Last month, when we harvested the last of our tomatoes that were left on the vine, most of them were still green. Our plan was to tuck these in a newspaper-lined box, stow it down in the basement, and wait for them to ripen. We've done this before and managed to enjoy home-grown tomatoes well into December. However, this year, for some reason, they don't seem to be ripening up very quickly. Maybe it's just the colder weather, but when we checked on the box today, we found that most of the tomatoes were a bright orange, a few were still green or yellowish, and not one was really red. Still more disappointingly, some of the tomatoes were already beginning to go soft or wrinkled even though they weren't properly ripe. So if we left them in the box to ripen further, there was a possibility they might just get steadily softer without actually getting any riper.
So, instead, we opted to cut our losses. We took all the questionable tomatoes, cut out any parts that look definitely bad, and chopped them up into a salsa, along with as many others as needed to fill out the recipe. And the result was, I would say, acceptable. They may not have had quite the flavor of vine-ripened tomatoes, but mixed with all the lime and jalapeno and all, it hardly made a difference. Even if they weren't fully ripe, our tomatoes were certainly up to the standards of supermarket tomatoes, which were all we could normally get at this time of year.

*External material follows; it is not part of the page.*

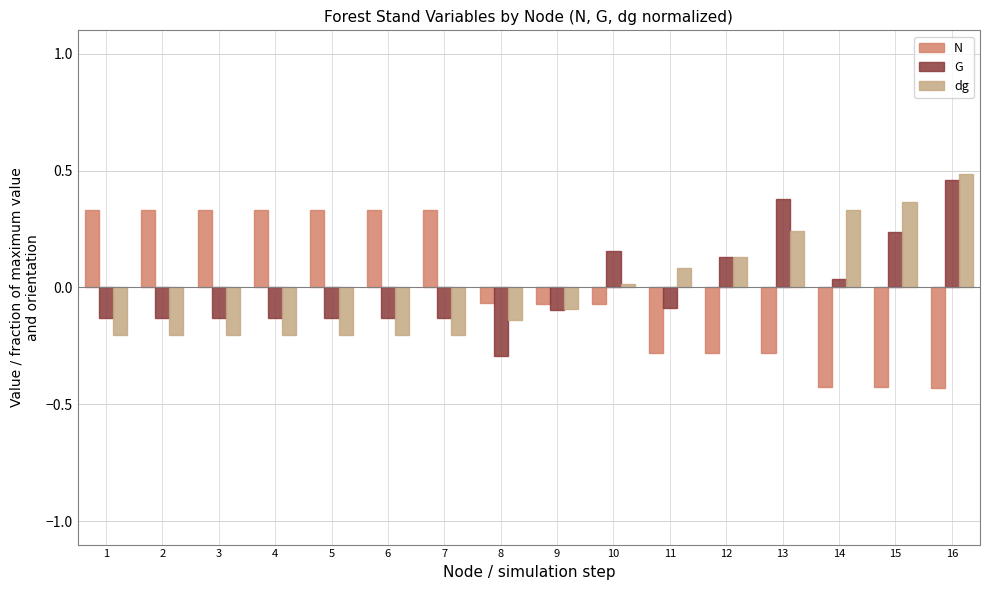

At which category is the sum across all series the highest?

16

So on the whole, I think the box-ripening technique works acceptably well, but I still wonder if there's some way to improve on it. Maybe putting an apple or something in the box with them to give off more ethylene would speed the ripening process. A quick Google search just now turned up this Wikihow article, which recommends using a green banana for the purpose, but my concern about that would be the banana itself. Left in a closed box with a bunch of tomatoes, tucked away out of sight and out of mind in the basement, it could easily go from green to black before we thought to check in on it. Maybe we should try one of the other methods in the article instead, such as ripening the tomatoes in paper or plastic bags. That way we could keep them in the kitchen where we could keep an eye on them. For now, though, the tomatoes we've got left will probably have to stay in their box in the basement. We're leaving on our annual Christmas visit to Brian's folks next weekend, and we wouldn't want the remaining tomatoes to go from unripe to overripe in our absence.